Recently, firearms purveyor Sturm, Ruger & Company (RGR) joined the Value Line Investment Survey. The small-cap company is featured in the Recreation Industry alongside Brunswick Corporation (BC), Callaway Golf (ELY), and Harley-Davidson (HOG). Ruger operates in two business segments, firearms and investment castings. With approximately 99% of total sales last year, the firearms segment is the company’s bread and butter. The investment castings business primarily molds metal components that are used internally.

Ruger offers a wide variety of firearms, including: rifles, shotguns, pistols, and revolvers. In the United States, guns are sold through a network of federally licensed, independent wholesale distributors who purchase products directly from Sturm, Ruger & Company. The distributors then resell the goods to federally licensed retail firearms dealers who in turn resell to legally authorized end users. All retail purchasers are subject to a point-of-sale background check by law enforcement. Usually, end users are sportsmen, hunters, gun collectors, people interested in self defense, and law enforcement. In addition, the company exports firearms, but foreign sales have been less than 6% of consolidated net sales in each of the past three fiscal years.

Demand for firearms is unpredictable, and sales tend to be stronger in the first half of the year, reflecting the timing of distributor trade shows. Firms operating in the gun business compete on product innovation, price, and quality. Ruger has increased R&D spending over the last three years, which should continue to benefit its product line, and drive sales going forward.

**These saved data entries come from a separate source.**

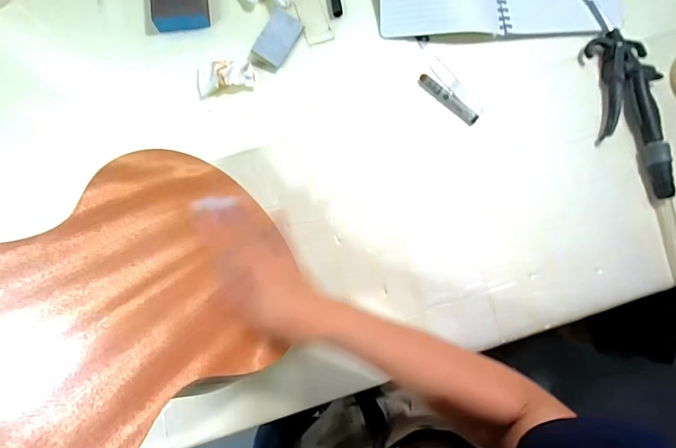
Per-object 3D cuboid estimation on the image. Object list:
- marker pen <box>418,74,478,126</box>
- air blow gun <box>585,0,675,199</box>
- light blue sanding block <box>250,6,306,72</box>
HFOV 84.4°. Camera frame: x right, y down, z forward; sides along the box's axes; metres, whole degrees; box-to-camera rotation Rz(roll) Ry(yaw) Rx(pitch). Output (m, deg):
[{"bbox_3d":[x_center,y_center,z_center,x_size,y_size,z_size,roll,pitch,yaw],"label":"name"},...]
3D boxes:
[{"bbox_3d":[0.146,-0.165,0.493,0.093,0.013,0.018,41,83,4],"label":"marker pen"},{"bbox_3d":[0.388,-0.183,0.496,0.082,0.027,0.296,-4,82,-2],"label":"air blow gun"},{"bbox_3d":[-0.082,-0.243,0.498,0.041,0.019,0.079,29,86,2],"label":"light blue sanding block"}]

What’s more, government regulation and politics have a considerable impact on firearm manufactures like Sturm, Ruger & Company and Smith & Wesson Holding Company (SWHC). Indeed, gun enthusiasts have been showing up in droves since the 2008 presidential election, fearing that future availability would be significantly reduced. Although access remains relatively unchanged compared to 2008, sales jumped almost 50% to $271 million in 2009, from $181.5 million the prior year. Likewise, earnings per share increased about 230% to $1.42 in 2009, from $0.43 in 2008. The company posted good results in 2010, as well, earning $1.46 per share with sales of $255.2 million.

Furthermore, Sturm, Ruger & Company’s fortress-like balance sheet will probably provide a solid foundation for expansion over the next 3 to 5 years. With a sizable cash position, the company’s current ratio was an impressive 3.2, and its cash ratio was 1.7 at the end of 2010.

The company pays a quarterly dividend, which was reinstated in 2009. However, the payout policy is somewhat out of the ordinary. The dividend payments are based on quarterly operating results, and fluctuate each period. While constantly changing payments may not appeal to some investors, the policy is very beneficial to Ruger. For instance, if a company that is committed to a certain dollar value payout hits a rough patch, it may choose to forego capital projects that add value to avoid cutting a dividend payment – Ruger would not face such a dilemma.

All told, the shares of Sturm, Ruger & Company have had a tremendous run since late 2008, which ought to attract momentum-based accounts. However, investors should remain nimble, as the company’s strong performance over the last two years may be difficult to top.

At the time of this writing, the author did not have positions in any of the companies mentioned.